I qualified in medicine at the Newcastle University, completed my postgraduate education at the Royal Postgraduate Medical School in Hammersmith, Brigham & Women’s Hospital in Boston and as a Lecturer in Newcastle. I was appointed Senior Lecturer in Endocrinology in 2001 at Newcastle University and became Professor in 2007.

My main research area is the treatment for autoimmune thyroid diseases and Addison’s disease. I have published around 150 papers over the last 20 years spanning molecular endocrinology, clinical trials and guideline papers.

Q: Tell us a little about your role as SfE Programme Secretary

As Programme Secretary I organise the scientific programme for the annual conference. It’s a great privilege to be able to choose the speakers that I want to learn from. My assumption is that if I am interested in the topic, then it will interest others too.

2016 was my first year as programme secretary and the informal feedback about the quality of the symposia and meet the expert sessions as the meeting progressed was great. I was very happy on the last day when it was all over though, with no significant hitches.

Q: What do you think are the programme highlights at SfE BES 2017?

There is a very strong programme on several subjects including calcium and bone, thyroid, and female reproductive endocrinology. Following the success of last year’s thyroid masterclass, we have scheduled a bone masterclass with two internationally respected experts on osteoporosis, a clinical management symposium on hyper- and hypo-calcaemia and a session on steroids and bone.

The meet the expert sessions on opiate-induced hypopituitarism, hyperthyroidism in pregnancy and next-generation DNA sequencing promise to keep you up to date on the latest advances in these important and fast-moving areas.

We also welcome more than 20 overseas speakers, including cutting edge plenary lectures from some giants in our field, Teresa Woodruff, Andrew Arnold and Martin Schlumberger. Home-grown highlights will also include two well-known members of our Society, Andrew Hattersley and Julia Buckingham, who never fail to both entertain and inform.

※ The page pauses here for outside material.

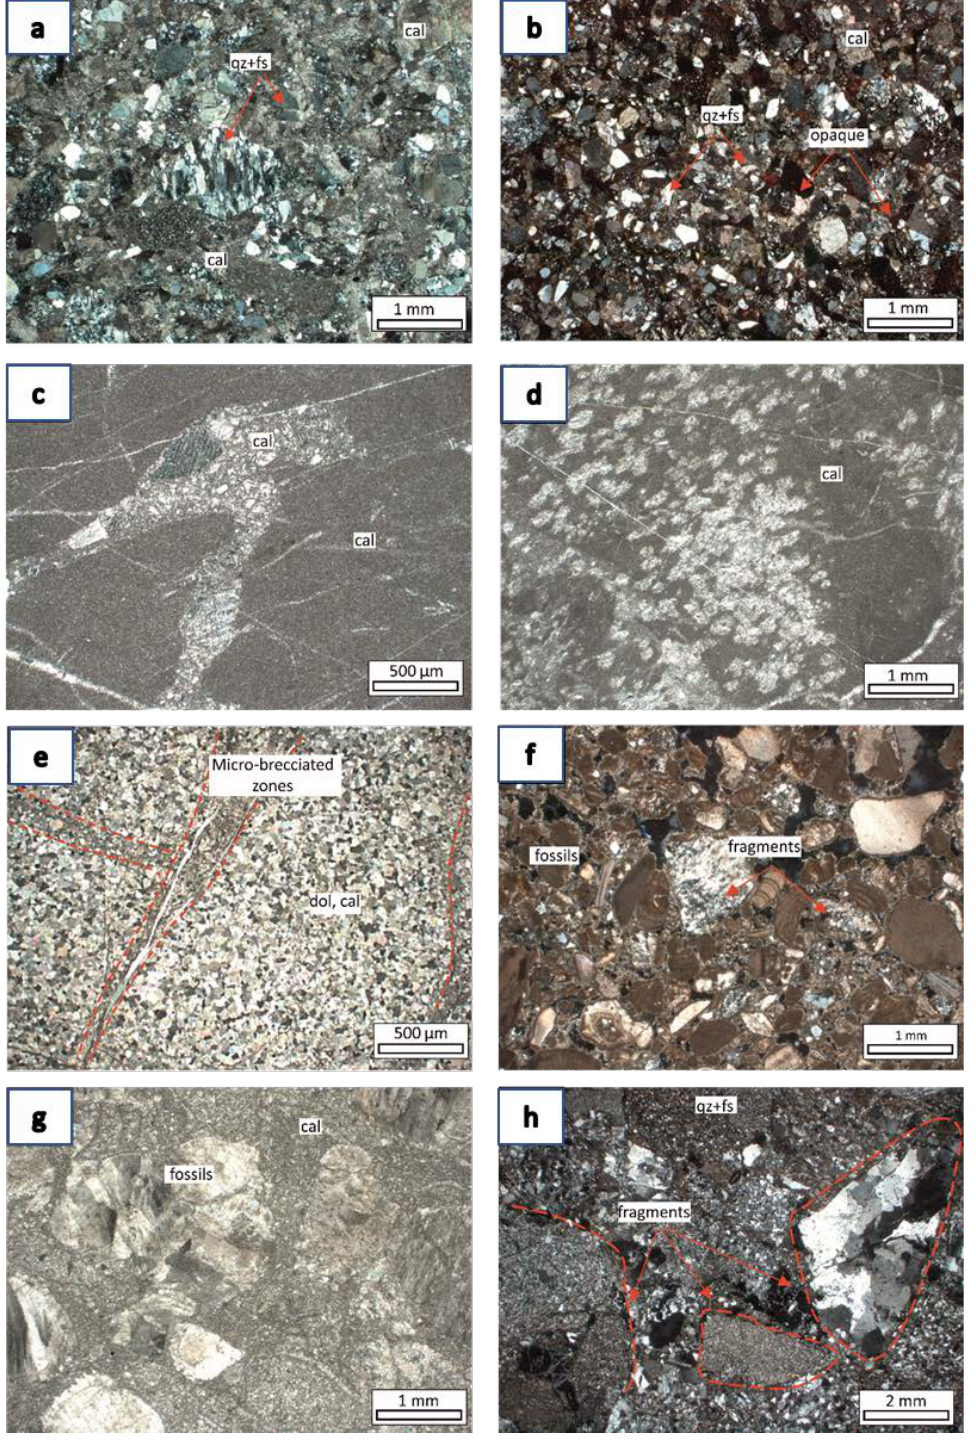
Figure 8. Representative photomicrographs of the studied samples: ( a , b ) sandstone specimens (samples AST6, AST7); ( c ) coarse-grained calcite crystals filling micro-veins in micritic limestone (sample AST25); ( d ) micritic limestone with the characteristic grumeleuse texture (sample AST13); ( e ) brecciated zones in coarse-grained limestone (sample AST26); ( f ) biomicrite comprising a variety of fossils and clastic fragments (sample AST9A2); ( g ) biosparite, comprising fossils and sparitic calcite (sample AST4B); ( h ) breccia lithotype characterized by subangular fragments, in fine-grained groundmass of quartz and feldspars (sample AST4A). Mineral abbreviations are according to [44]: calcite (cal); dolomite (dol); feldspars (fs); quartz (qz).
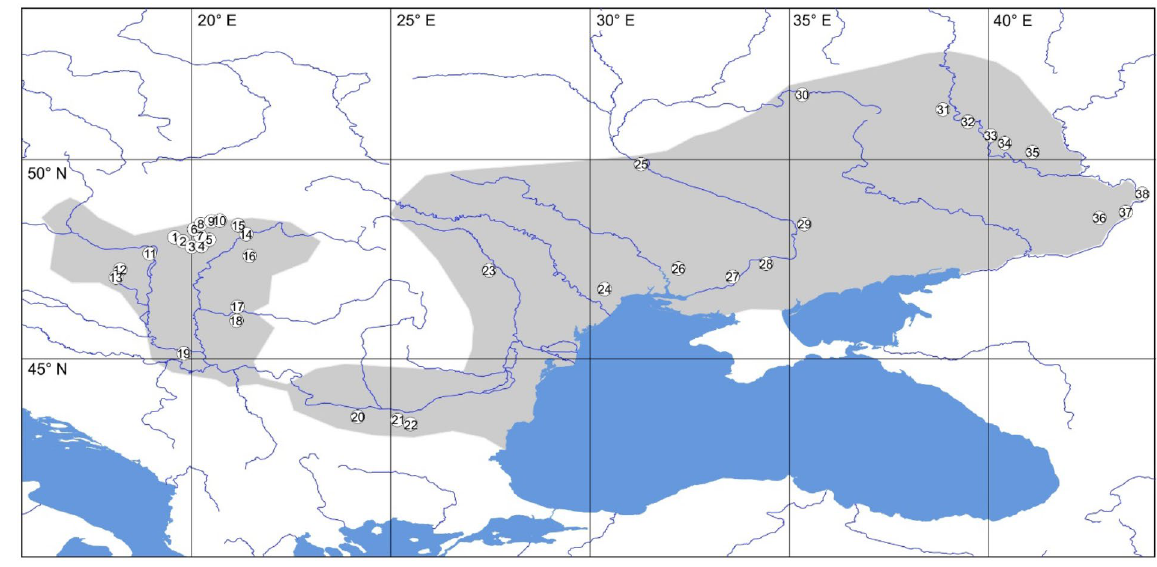
Figure 1. Distribution map of Lethrus apterus (shaded area) after Bagaturov and Nikolajev 24 , populations sampled for the current study are numbered according to Table 1. The map was created in QGIS v.3.10 ( http:// www. qgis. org/ ) using geospatial layers downloaded from the freely available dataset Natural Earth ( https:// www. natur alear thdata. com/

Q: What are you particularly looking forward to?

I always enjoy the plenary lectures, and Andrew Hattersley has been an inspirational role model for me; translating the highest quality laboratory science to change clinical practice and improve patient outcomes. So I think his talk will be a highlight.

Q: Do you have some words of wisdom for anyone attending SfE BES for the first time?

Have a good look at the programme at a glance page and plan your most interesting sessions carefully. I receive  frequent comments that there is too much going on at the same time during the meeting and people would like to split themselves in two. My advice is go to the session that you know least about, as you stand to learn the most from this, even if it feels slightly outside your normal ‘comfort zone’.

Q: What do you think will be the next major breakthrough in endocrinology?

It’s clear that there is a lot of pharma work on small molecules that target several receptors at the same time to modulate appetite and metabolic phenotypes. I am also excited that during the next 10 years we may see new treatments for hyperthyroidism; the first advance since the early 1950s.

Follow the links to find out more about SfE BES 2017, view the scientific program and register online.

3 thoughts on “Meet the Endocrinologist: Interview with Prof Simon Pearce

  1. Giving radioactive iodine to patients with Graves’ disease should be abolished immediately. It interferes with the only medication offered for the resulting hypothyroidism which is levothyroxine and us patients are supposed to exist on no treatment at all, dragging ourselves through life with endless tiredness and hideous symptoms. All this denied by you so called endocrinologists.


    1. I was extremely struck by your response to the Simon Pearce interview, as it hit at a worry I am very concerned about. Do you know current thinking on this or can you point me to any available recent evidence or research about the side effects of levothyroxine after iodine treatment?


  2. I am hypothyroid and the medication sadly does not help me so i remain hypothyroid.
    My neck is swelling and I’m scared.
    I don’t know what to do or where to go to get help. I feel very fatigue/ exhausted and have a very poor quality of life.
    The GP told me I’m one of 10% that do not respond to treatment they cannot help me and do not know how to help me. I will become more bed bound over time.
    This left me feeling utterly devastated!
    I’ve also been told that I must accept that this is now my life! No further help or advice offered or given.
    I’m writing this in bed ( Sunday afternoon) trying still to get some energy to get up.
    I watched the video on YouTube and was amazed by professor Simon Pearce!
    I would love to have a consultation and get some advice from him. I feel he is my only hope/ chance I have got left.
    How do I make contact with Professor Simon Pearce?